REQUIREMENT ->
Will you copy the items below word for word, starting with the line with "Eyes on the digital" and going on through the end of the items? Leave the pictures out.

RECORDS SUPPLIED ->
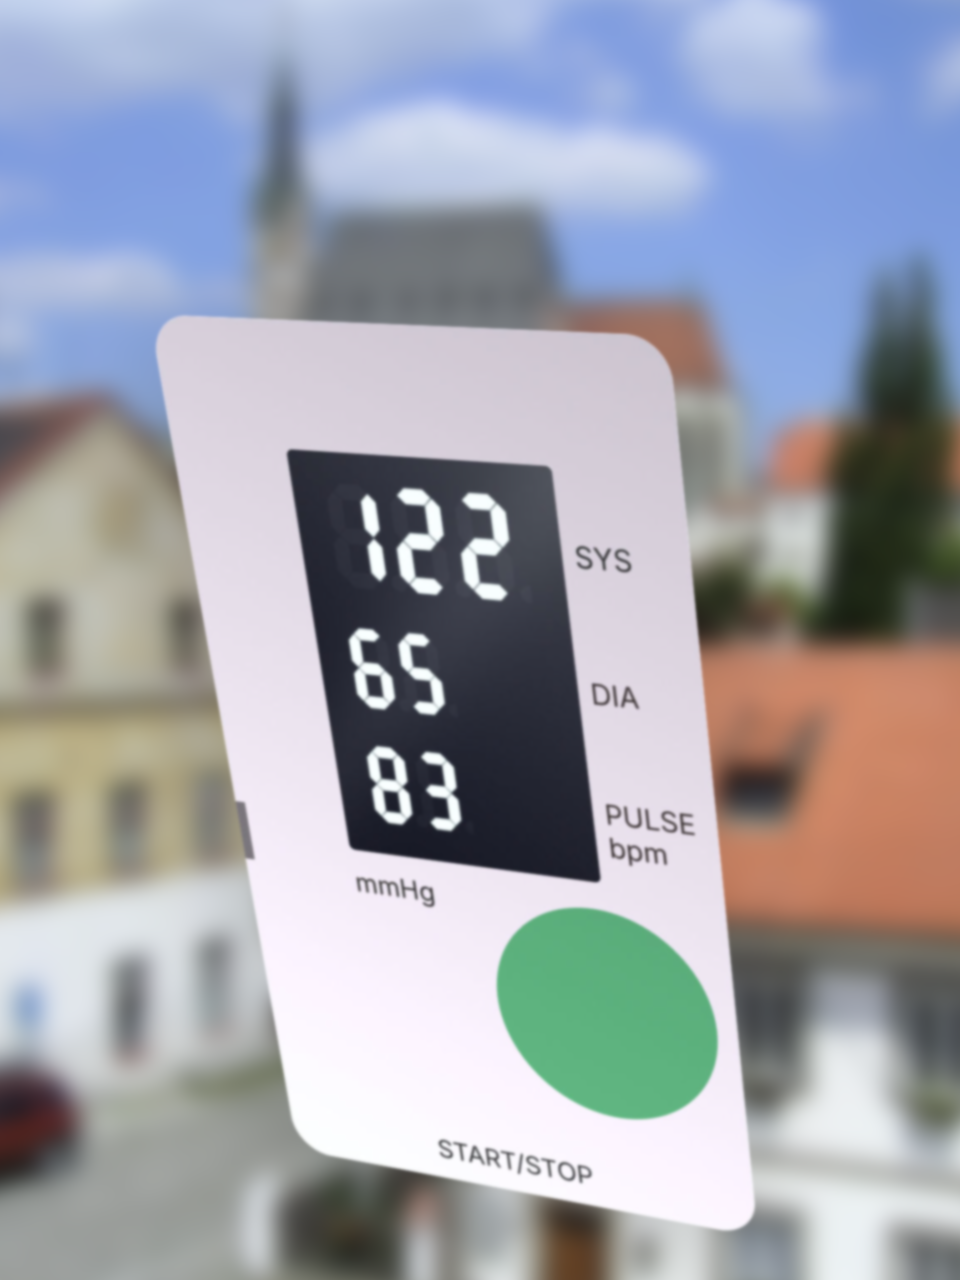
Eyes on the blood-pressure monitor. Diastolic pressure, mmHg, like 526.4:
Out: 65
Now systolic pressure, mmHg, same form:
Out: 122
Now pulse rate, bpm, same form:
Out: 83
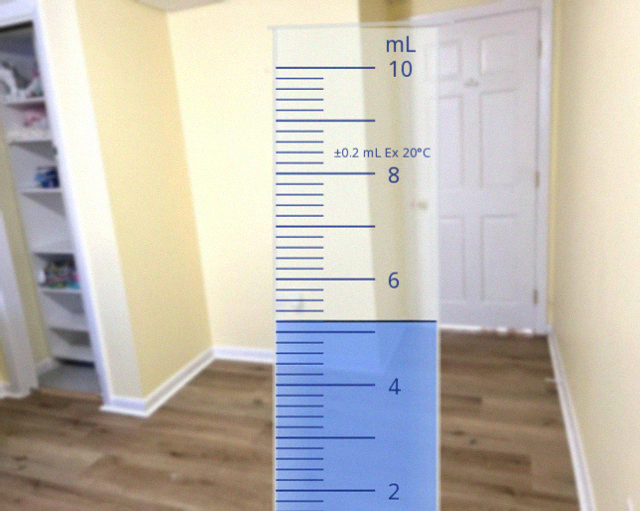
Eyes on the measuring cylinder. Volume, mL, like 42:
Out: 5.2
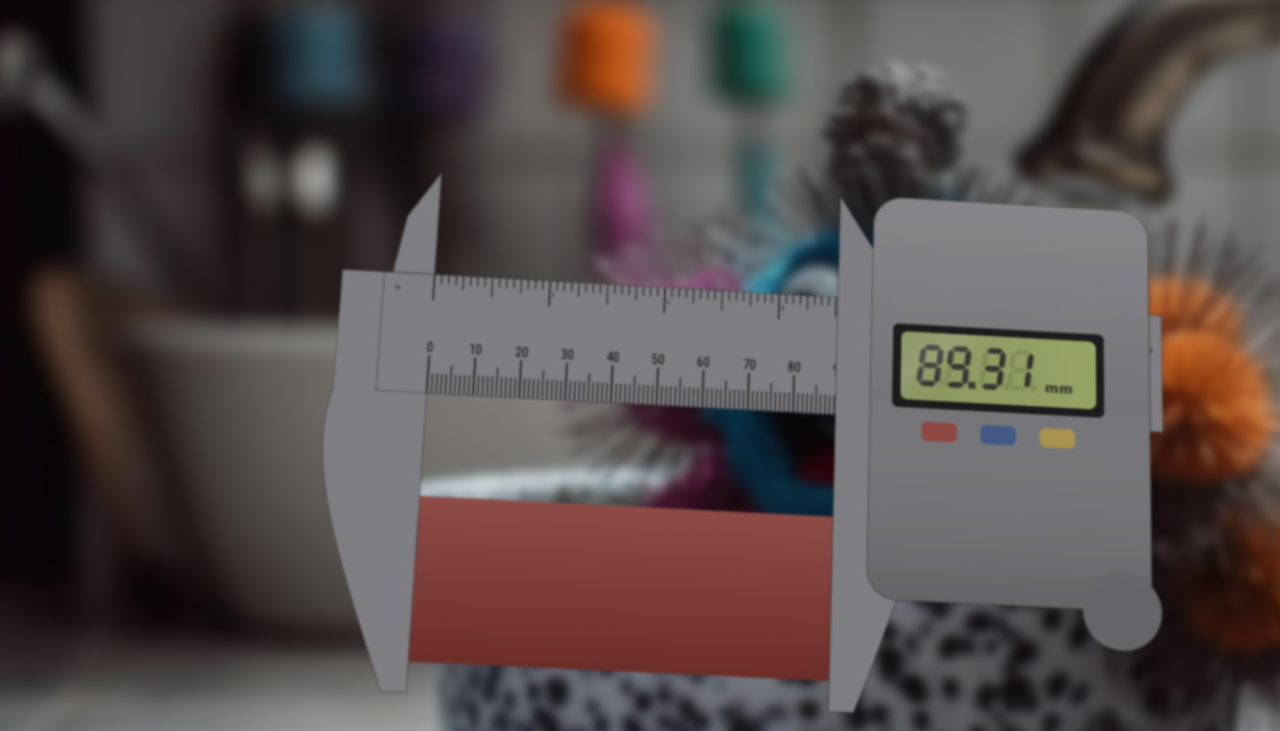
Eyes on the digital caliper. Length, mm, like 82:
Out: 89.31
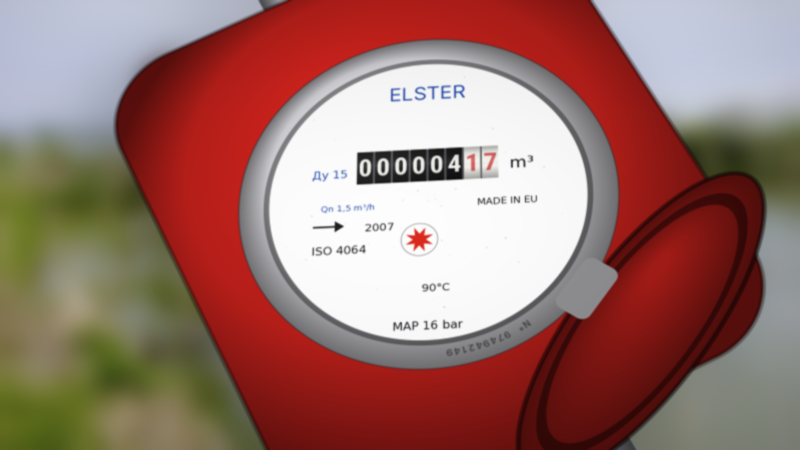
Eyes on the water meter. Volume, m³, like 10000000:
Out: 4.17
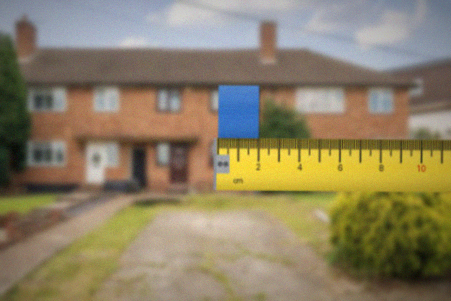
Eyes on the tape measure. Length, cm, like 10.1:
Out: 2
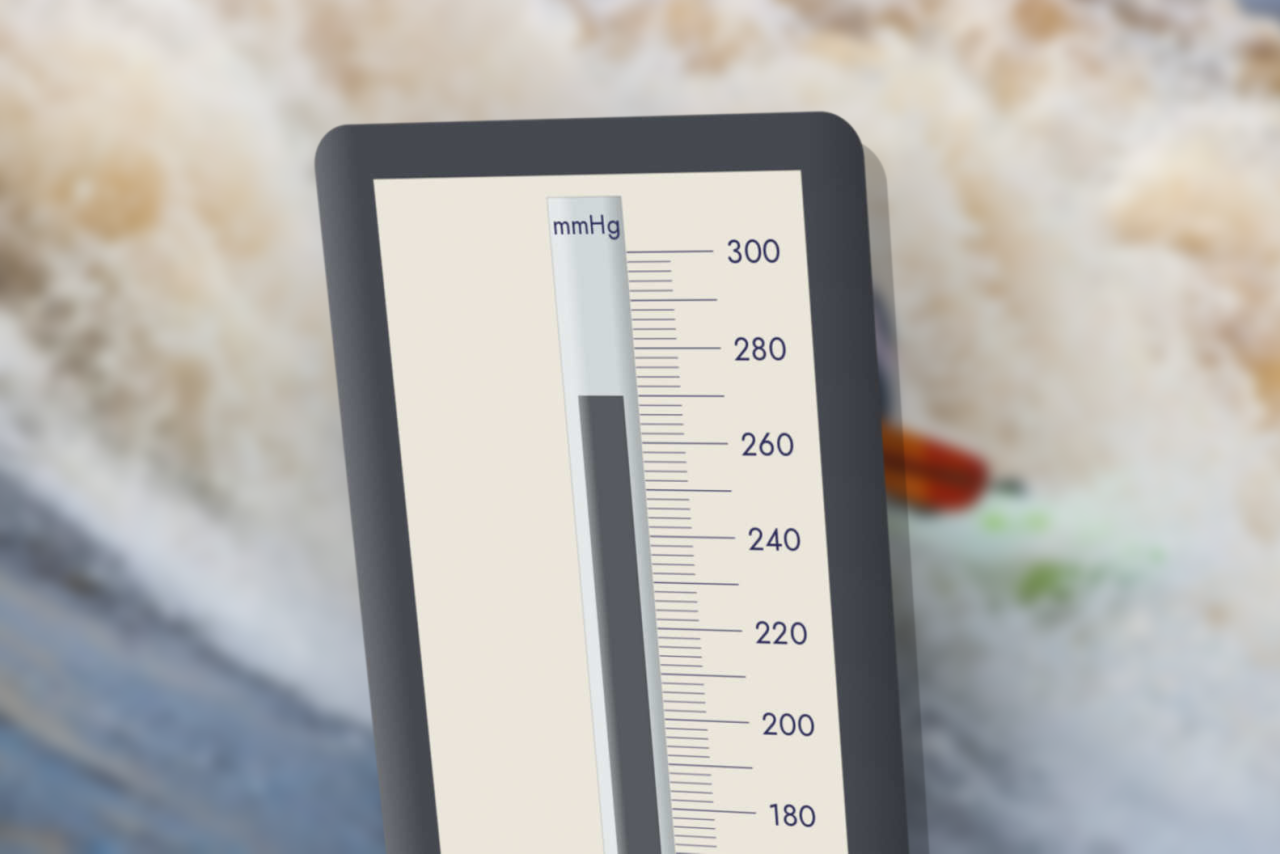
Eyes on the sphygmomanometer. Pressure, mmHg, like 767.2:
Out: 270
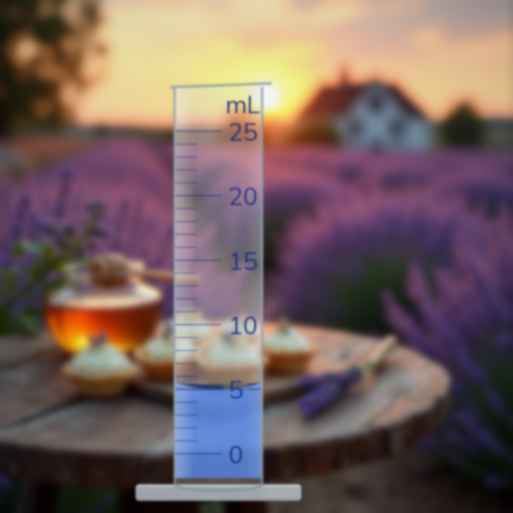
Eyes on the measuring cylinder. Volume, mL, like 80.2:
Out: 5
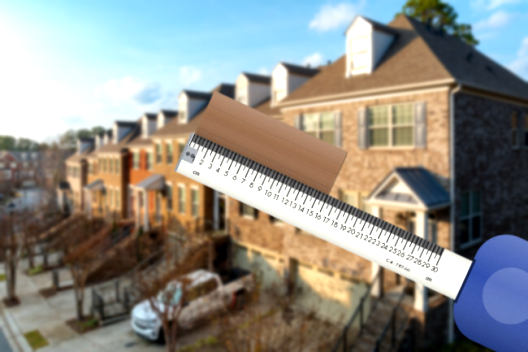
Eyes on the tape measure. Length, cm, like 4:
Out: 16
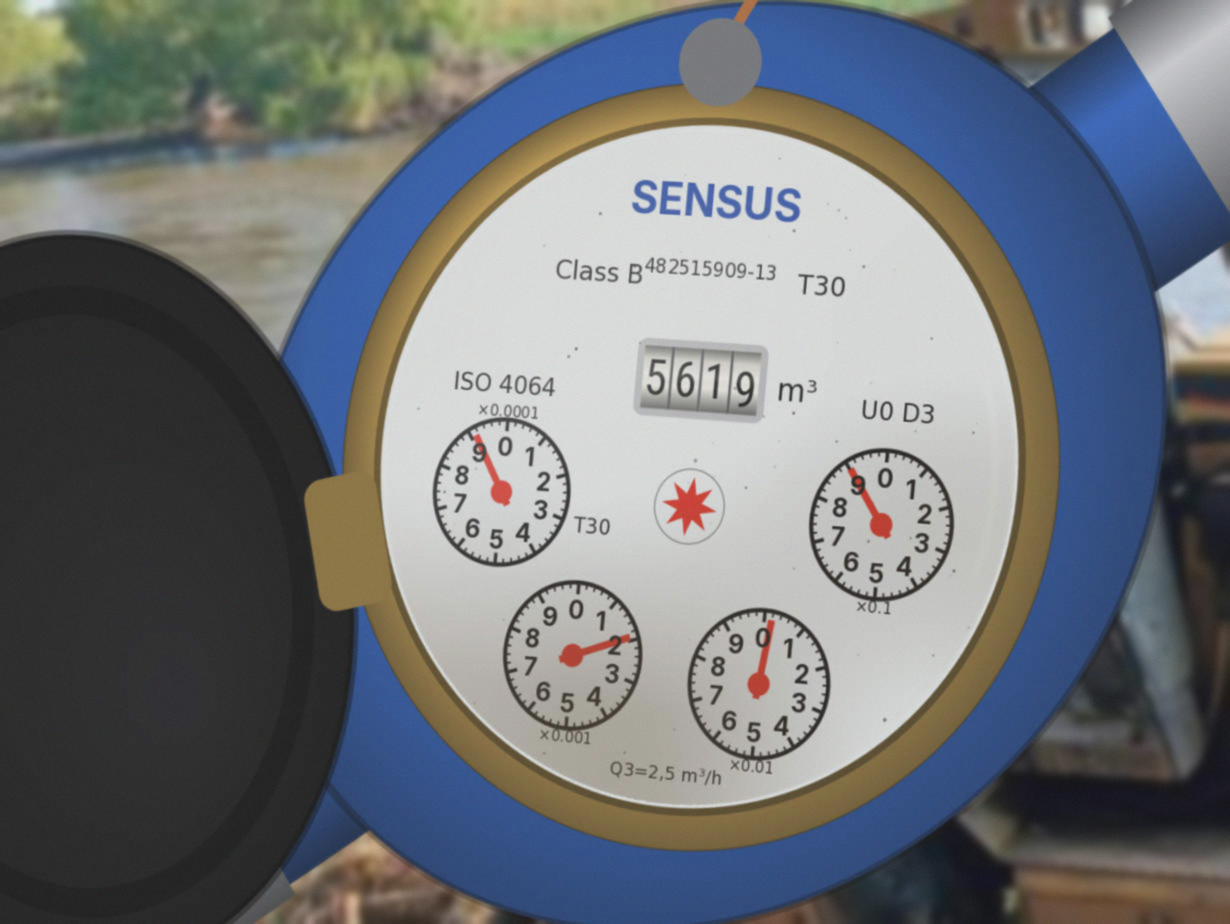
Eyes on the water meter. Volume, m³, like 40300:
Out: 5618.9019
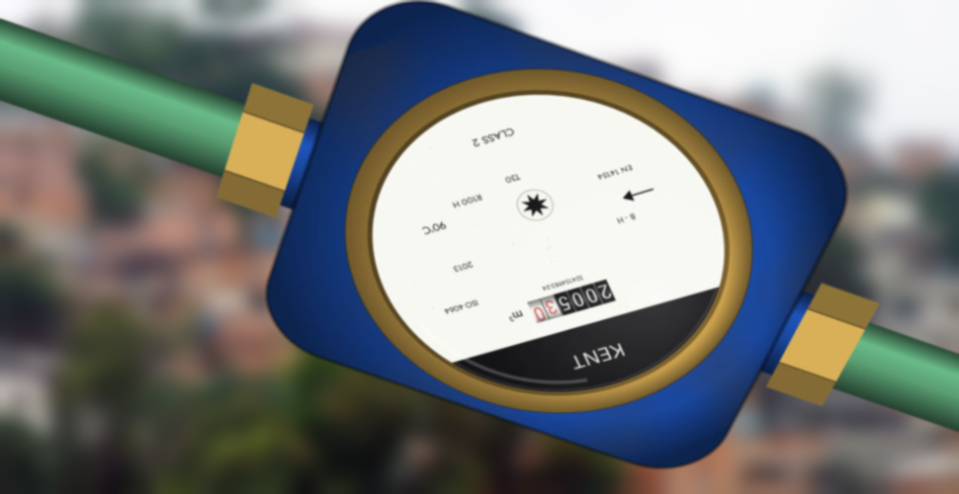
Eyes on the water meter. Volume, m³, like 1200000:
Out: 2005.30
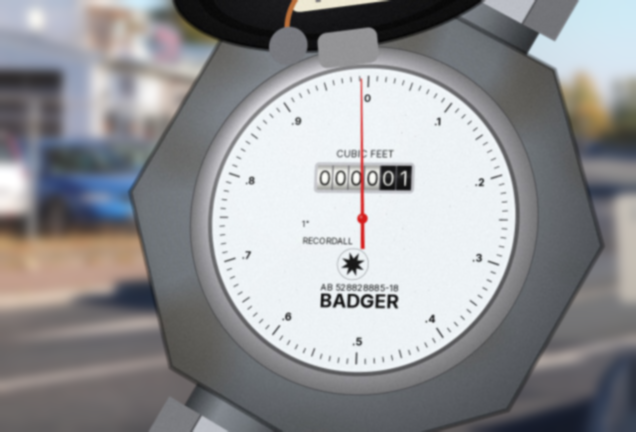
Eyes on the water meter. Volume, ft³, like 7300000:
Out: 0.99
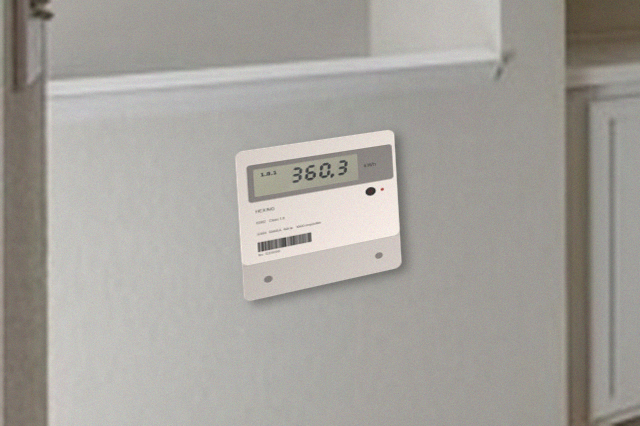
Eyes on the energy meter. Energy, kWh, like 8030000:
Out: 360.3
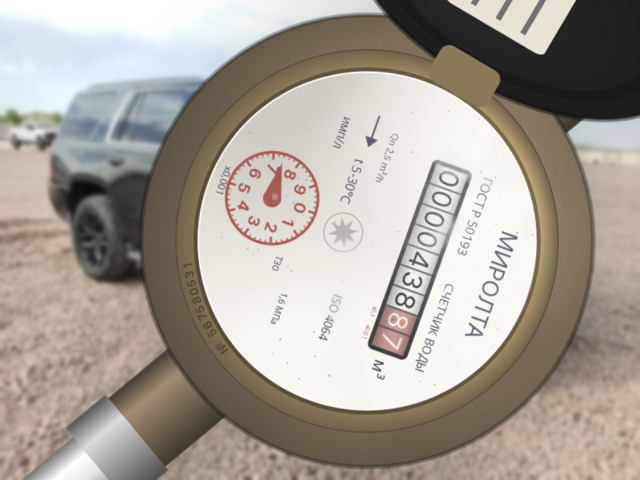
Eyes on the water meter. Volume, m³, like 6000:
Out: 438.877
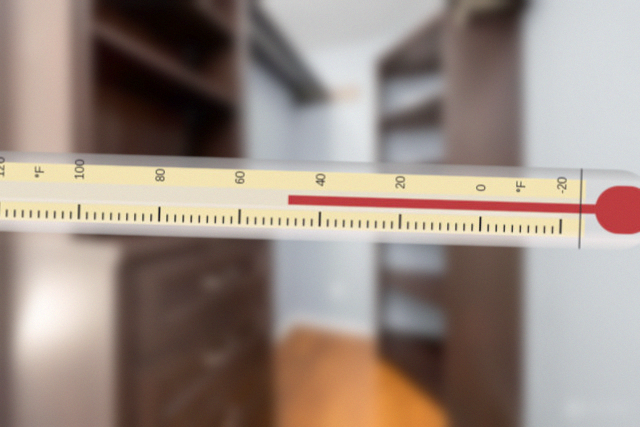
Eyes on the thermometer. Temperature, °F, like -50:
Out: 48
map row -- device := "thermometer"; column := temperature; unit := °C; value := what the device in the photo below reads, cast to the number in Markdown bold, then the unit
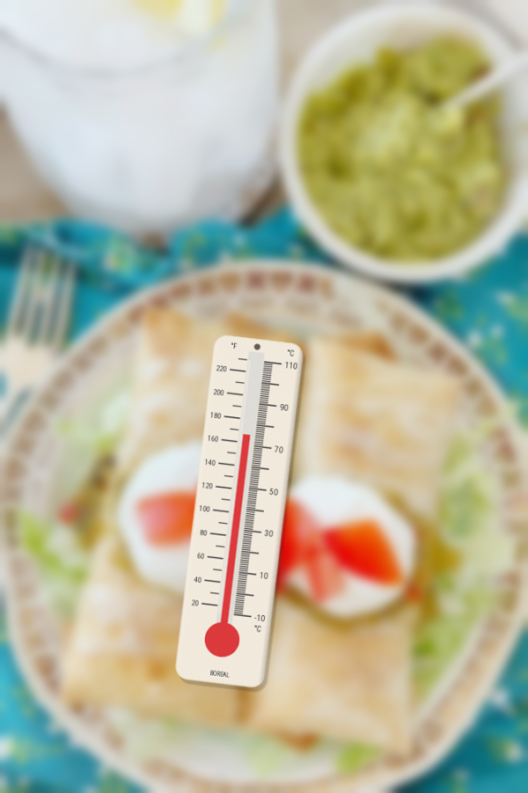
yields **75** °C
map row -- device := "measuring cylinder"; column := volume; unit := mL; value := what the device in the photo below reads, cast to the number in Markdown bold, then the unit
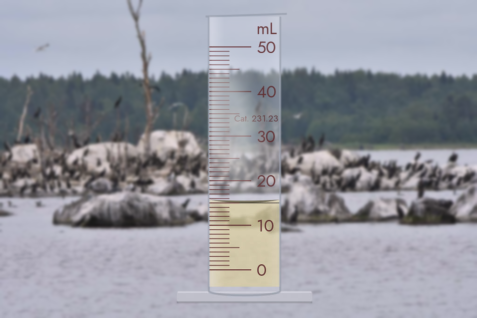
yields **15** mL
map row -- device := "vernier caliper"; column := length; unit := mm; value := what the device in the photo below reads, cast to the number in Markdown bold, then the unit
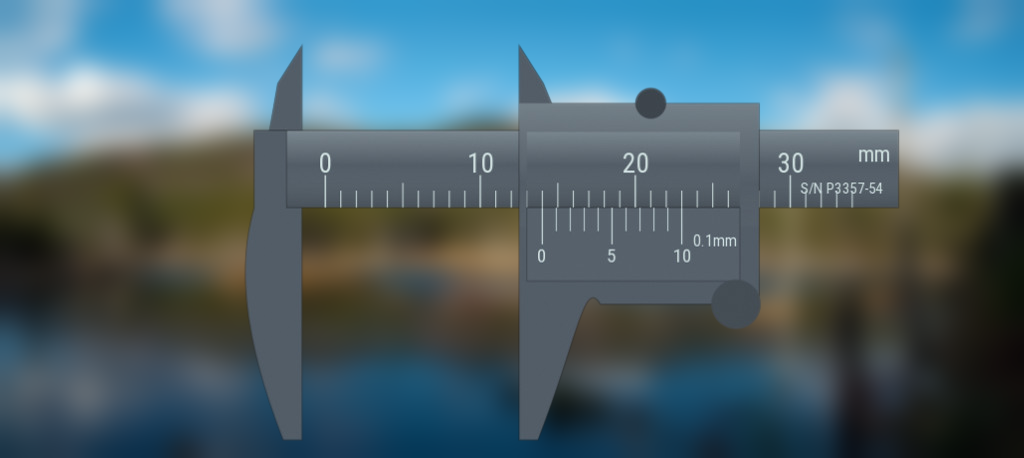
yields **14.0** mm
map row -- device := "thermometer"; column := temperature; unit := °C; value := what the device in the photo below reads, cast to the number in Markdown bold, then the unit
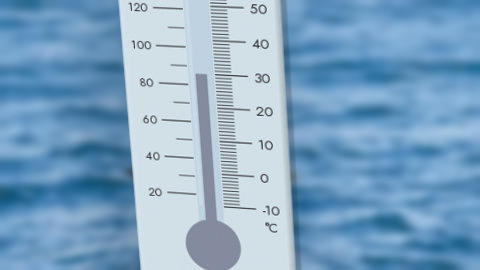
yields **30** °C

WRITTEN SOLUTION ->
Eyes on the digital caliper. Length, mm, like 82:
Out: 89.31
Eyes on the water meter. Volume, m³, like 10000000:
Out: 4.17
Eyes on the tape measure. Length, cm, like 10.1:
Out: 2
Eyes on the sphygmomanometer. Pressure, mmHg, like 767.2:
Out: 270
Eyes on the measuring cylinder. Volume, mL, like 80.2:
Out: 5
Eyes on the tape measure. Length, cm, like 4:
Out: 16
Eyes on the water meter. Volume, m³, like 40300:
Out: 5618.9019
Eyes on the water meter. Volume, m³, like 1200000:
Out: 2005.30
Eyes on the water meter. Volume, ft³, like 7300000:
Out: 0.99
Eyes on the energy meter. Energy, kWh, like 8030000:
Out: 360.3
Eyes on the water meter. Volume, m³, like 6000:
Out: 438.877
Eyes on the thermometer. Temperature, °F, like -50:
Out: 48
map row -- device := "thermometer"; column := temperature; unit := °C; value := what the device in the photo below reads, cast to the number in Markdown bold, then the unit
yields **75** °C
map row -- device := "measuring cylinder"; column := volume; unit := mL; value := what the device in the photo below reads, cast to the number in Markdown bold, then the unit
yields **15** mL
map row -- device := "vernier caliper"; column := length; unit := mm; value := what the device in the photo below reads, cast to the number in Markdown bold, then the unit
yields **14.0** mm
map row -- device := "thermometer"; column := temperature; unit := °C; value := what the device in the photo below reads, cast to the number in Markdown bold, then the unit
yields **30** °C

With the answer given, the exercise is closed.